The difference between selenium to get web page source code
This first blog has already been written. But what I want to reiterate here is his difference
drive=webdriver.Chrome()
drive.get('https://www.baidu.com/')
print(drive.page_source)
page_source is the source code returned by selenium, but the difference between this and what we get through the requests library is. Selenium can be dynamically updated and continuously updated. Selenium is more like a browser. She can directly get the page displayed in Ajax like a browser.
For example, when you use requests, you
can't find it when you crawl the hook net .

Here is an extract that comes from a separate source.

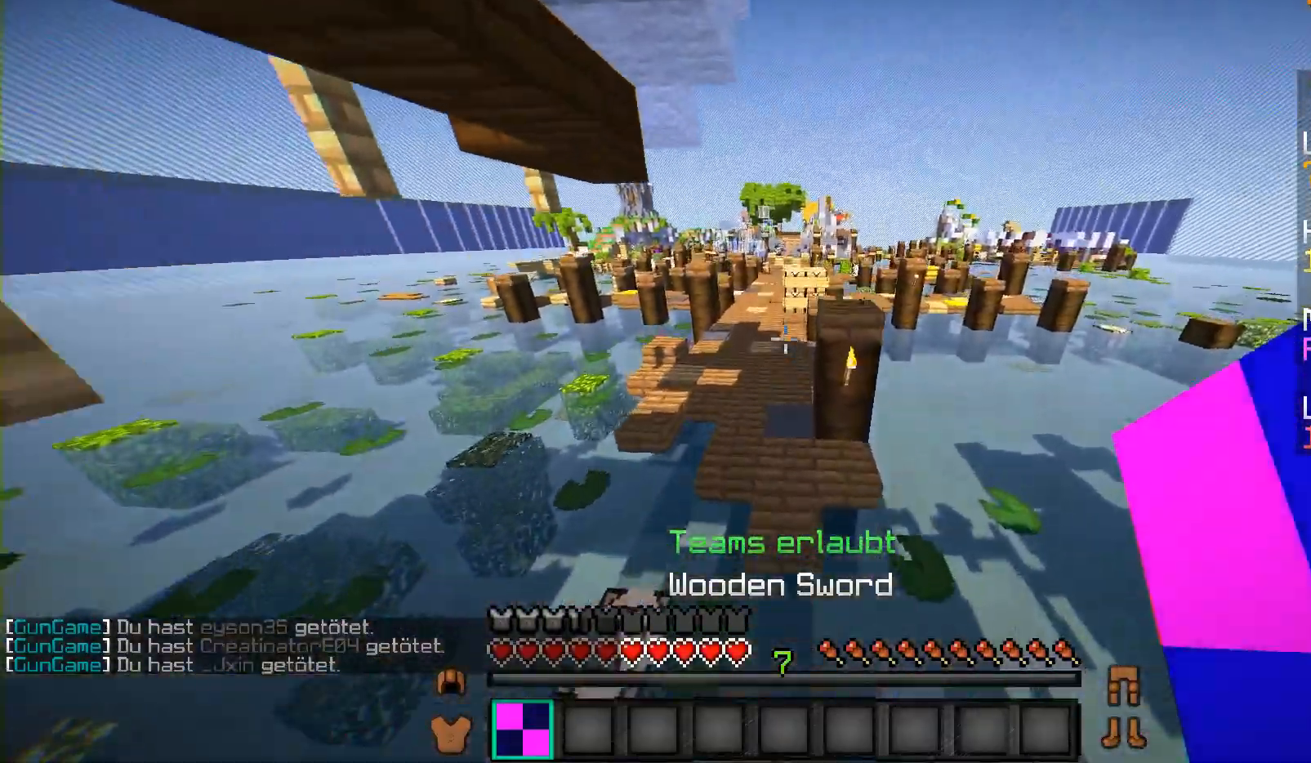
{"keys": ["a", "w"], "mouse": [], "events": [[300, "a", "down"]]}
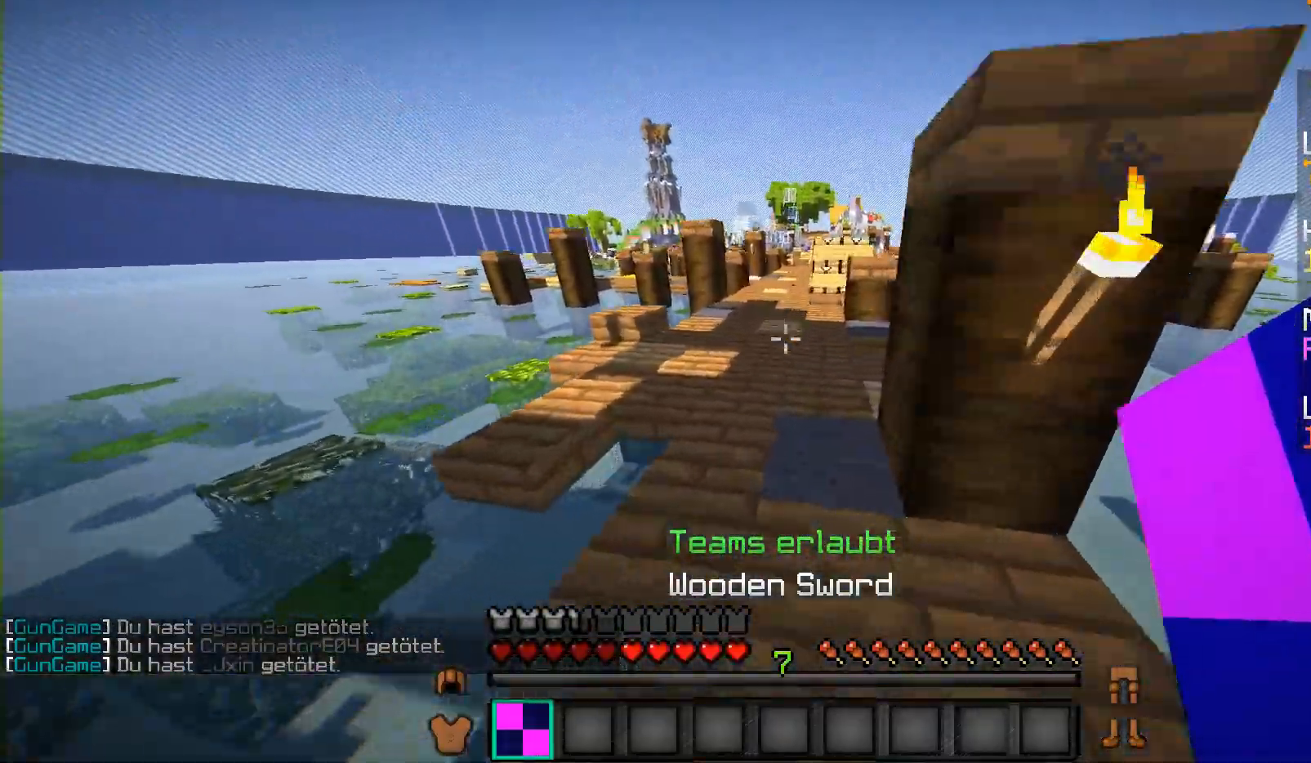
{"keys": ["w"], "mouse": [], "events": [[150, "a", "up"]]}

We can find it in the element. This is because this thing is loaded into the browser so selenium can get it naturally, but when using requests only visit one of the URLs, naturally only one can be obtained. The relationship is shown in the figure, if you use requests to access only url_1 and the content is in url_2
Instance
from selenium import webdriver
import time
from selenium.webdriver.common.by import By
from selenium.webdriver.support.ui import WebDriverWait
from selenium.webdriver.support import expected_conditions as Ec
drive=webdriver.Chrome()
drive.get('https://fanyi.baidu.com/?aldtype=16047#zh/en')
def set_word():
try:
InputTag=WebDriverWait(drive,10).until(
Ec.presence_of_element_located((By.ID,'baidu_translate_input'))
)
InputTag.send_keys('你好')
except Exception as e :
print(e)
set_word()#百度会刷新一次所以要两次
time.sleep(2)
set_word()
print(drive.page_source)
The current result (Hello is returned)
compared to the previous one (using requests)
Then we put it in etree and use xpath or directly use re to extract the translation results.
statement
Due to the limited time,
the subsequent code will not be written, which is relatively simple. Well, basically selenium needs to use so much.